I'm trying to use Asio4All on FruityLoops Studio 9, but it says that the output on my SigmaTel HD Audio Codec is in use by MS GS Wavetable Synth. I can't find a way to disable it though. I've tried going to the speaker properties, but there's no advanced tab like many forums say there is. I'm running XP. Help?


----------



## spunk.funk (May 13, 2010)

*Re: Disabling MS GS Wavetable Synth*

Go to *Control Panel/Sounds and Audio Devices/Sounds* tab/ Take the drop down arrow under *Sound Scheme* and choose *No Sounds*. This will stop Windows from using the Wavetable Synth driver.


----------



## vwhatizthiz (Oct 29, 2010)

*Re: Disabling MS GS Wavetable Synth*



spunk.funk said:


> Go to *Control Panel/Sounds and Audio Devices/Sounds* tab/ Take the drop down arrow under *Sound Scheme* and choose *No Sounds*. This will stop Windows from using the Wavetable Synth driver.

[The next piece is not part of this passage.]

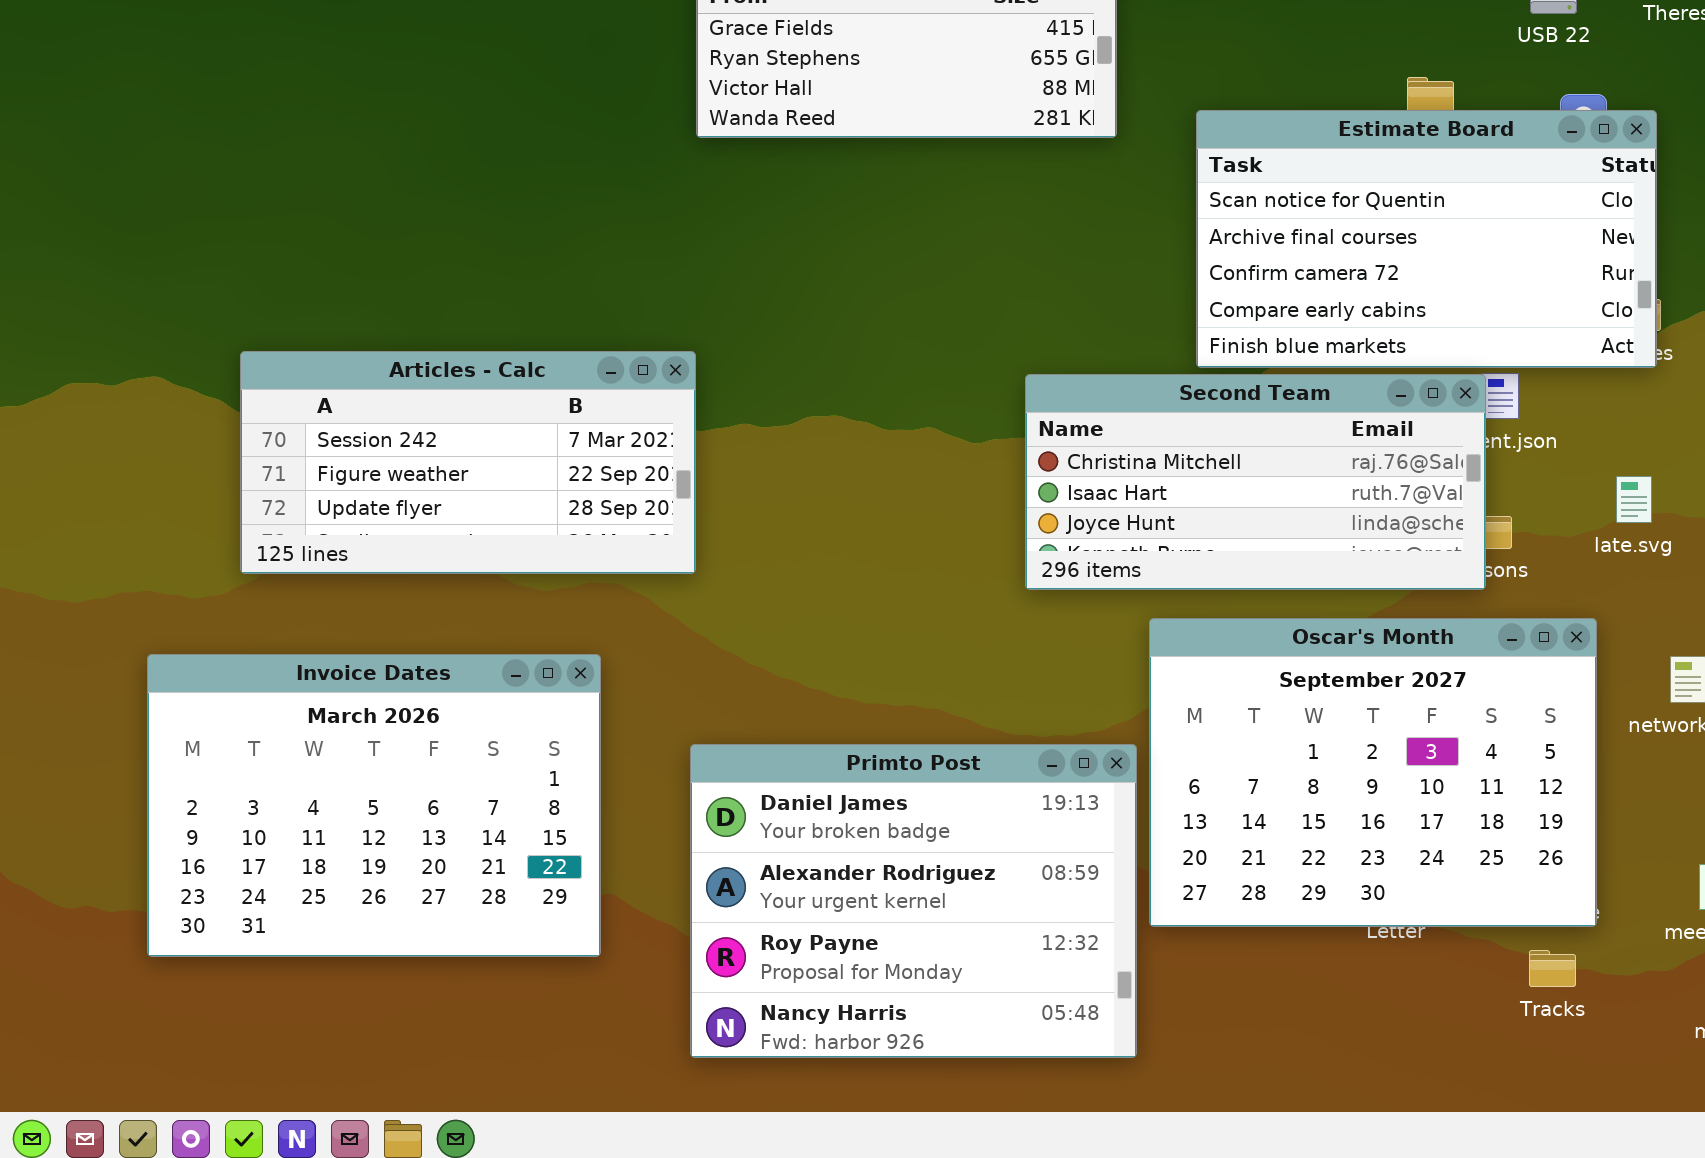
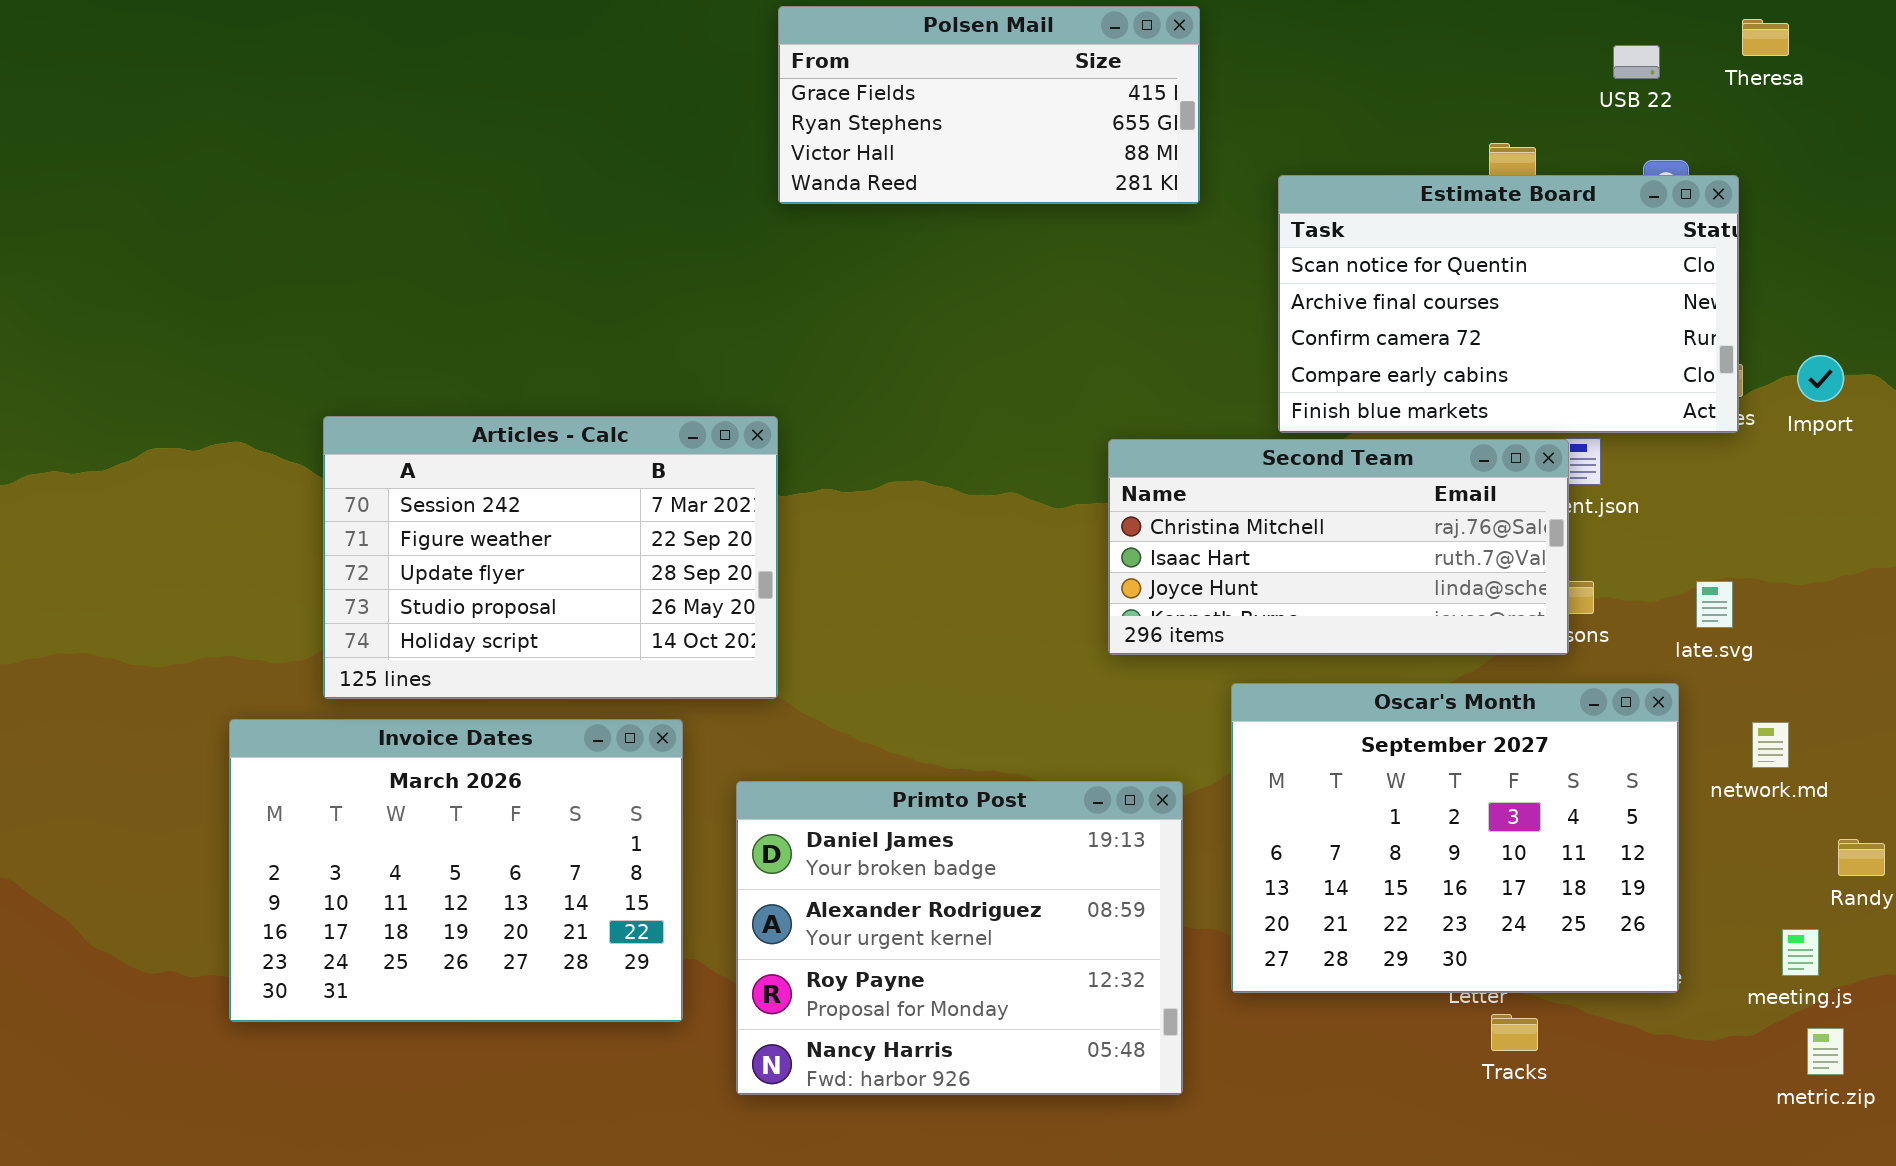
Articles - Calc: [240,351,696,574] -> [323,416,778,699], resized
late.svg: [1616,476,1652,523] -> [1696,581,1733,628], moved
Primto Post: [690,744,1137,1058] -> [736,781,1183,1095], moved
Tracks: [1529,950,1576,987] -> [1491,1014,1538,1051], moved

Tried it. Still doesn't work. The same message still appears. It's really starting to frustrate me.


----------



## spunk.funk (May 13, 2010)

*Re: Disabling MS GS Wavetable Synth*

Go go to Start/Run type *devmgmt.msc* and hit enter. In the Device Manager click on the *+* sign for *Sound, Video and Game Controllers*. Right click the *Sigma Tel High Definition Audio/Properties/Properties tab/Midi Devices and Instruments/Properties*. put a check box in *Do Not Use Midi Features on this Device. *


----------



## vwhatizthiz (Oct 29, 2010)

*Re: Disabling MS GS Wavetable Synth*



spunk.funk said:


> Go go to Start/Run type *devmgmt.msc* and hit enter. In the Device Manager click on the *+* sign for *Sound, Video and Game Controllers*. Right click the *Sigma Tel High Definition Audio/Properties/Properties tab/Midi Devices and Instruments/Properties*. put a check box in *Do Not Use Midi Features on this Device. *


Worked perfectly. Thank you.


----------



## spunk.funk (May 13, 2010)

*Re: Disabling MS GS Wavetable Synth*

You are Welcome! You can mark this thread solved in the Thread Tools above the first post


----------